Most marriages will face strain at some time. After the initial attraction and romantic feelings of being in love wanes, living together brings up practical issues to be resolved due to individual differences. The problem can become aggravated with stress, financial issues, lack of work-life balance, or extramarital affairs.
Over time the gap can widen, leading to maladaptive communication patterns, straining the connection and intimacy. Often in a marriage, compatibility does not determine it’s destiny, a healthy approach to dealing with the incompatibility does.
Marriage counselling can benefit the partners to bridge this gap to lead a healthy, fulfilling life. It’s never too early or too late to seek help; small changes can go a long way in fostering a healthy marriage.
Some marriages may even experience serious problems such as violence and extramarital affairs. These not only threaten the wellbeing of partners but also everyone in the family.
Partners and family members might need external help to stabilise their relationship and help them feel safe.
When to seek help to save the marriage?
Some of the common signs that a marriage could benefit from marriage counselling are
- when one partner feels excessively controlled or not respected by the other
- lack of intimacy, affection and trust between partners
- when the partners are barely communicating or connecting or have frequent & intense arguments
- when partners lead separate lives, even though living under one roof
- when one is contemplating or having an extramarital affair
- sex life has come to a stop or has dramatically reduced
- when one partner wants a break-up, but the other is keen on healing the relationship
How does marriage counselling help?
At Psynaptica, our psychologists are objective and unbiased and use evidence-based approaches to reach the goals. Our psychologist will have combined sessions with the partners and individual sessions with each one separately.

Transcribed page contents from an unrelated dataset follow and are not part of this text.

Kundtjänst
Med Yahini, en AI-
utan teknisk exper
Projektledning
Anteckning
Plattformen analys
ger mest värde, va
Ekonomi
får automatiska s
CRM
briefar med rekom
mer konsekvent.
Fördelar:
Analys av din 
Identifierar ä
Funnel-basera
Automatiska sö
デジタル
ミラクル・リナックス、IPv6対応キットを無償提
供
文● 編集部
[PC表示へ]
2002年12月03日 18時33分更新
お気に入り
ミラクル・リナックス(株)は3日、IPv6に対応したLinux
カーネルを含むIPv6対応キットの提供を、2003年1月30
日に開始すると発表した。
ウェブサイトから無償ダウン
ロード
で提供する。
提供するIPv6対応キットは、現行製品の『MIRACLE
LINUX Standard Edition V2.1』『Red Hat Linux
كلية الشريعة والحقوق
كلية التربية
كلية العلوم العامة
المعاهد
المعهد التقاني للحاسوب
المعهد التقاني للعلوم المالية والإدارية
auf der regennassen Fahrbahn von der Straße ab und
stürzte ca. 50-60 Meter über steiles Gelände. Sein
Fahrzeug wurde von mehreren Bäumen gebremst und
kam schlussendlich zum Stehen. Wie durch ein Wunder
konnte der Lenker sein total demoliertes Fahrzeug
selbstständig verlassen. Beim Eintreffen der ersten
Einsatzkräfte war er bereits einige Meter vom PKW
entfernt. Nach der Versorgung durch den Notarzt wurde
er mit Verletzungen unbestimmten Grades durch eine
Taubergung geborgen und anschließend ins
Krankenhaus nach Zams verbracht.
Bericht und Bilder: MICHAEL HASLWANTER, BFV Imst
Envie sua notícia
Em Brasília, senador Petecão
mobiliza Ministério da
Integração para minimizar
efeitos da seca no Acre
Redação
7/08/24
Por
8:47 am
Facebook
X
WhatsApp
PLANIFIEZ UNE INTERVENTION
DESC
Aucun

They will help work with the partners and facilitate them to express their views and experience in a safe space. They use an evidence-based approach to help the partners develop a deeper understanding and respect for each other. Over time, when both partners commit and engage in the therapy process, they begin to see healthy patterns and positive outcomes to the relationship.
It’s not uncommon when one partner wants to work on the marriage by engaging in therapy while the other does not. A good starting point will be for the partner considering marriage counselling to seek professional help. Psychologists will work with this partner to identify the maladaptive patterns and change some of their behaviour to impact the relationship and the other partner. This process will further help the partner learn skills to cope with issues that they can’t as an individual change in the relationship. This change can lead to the other partner becoming more willing to engage in therapy.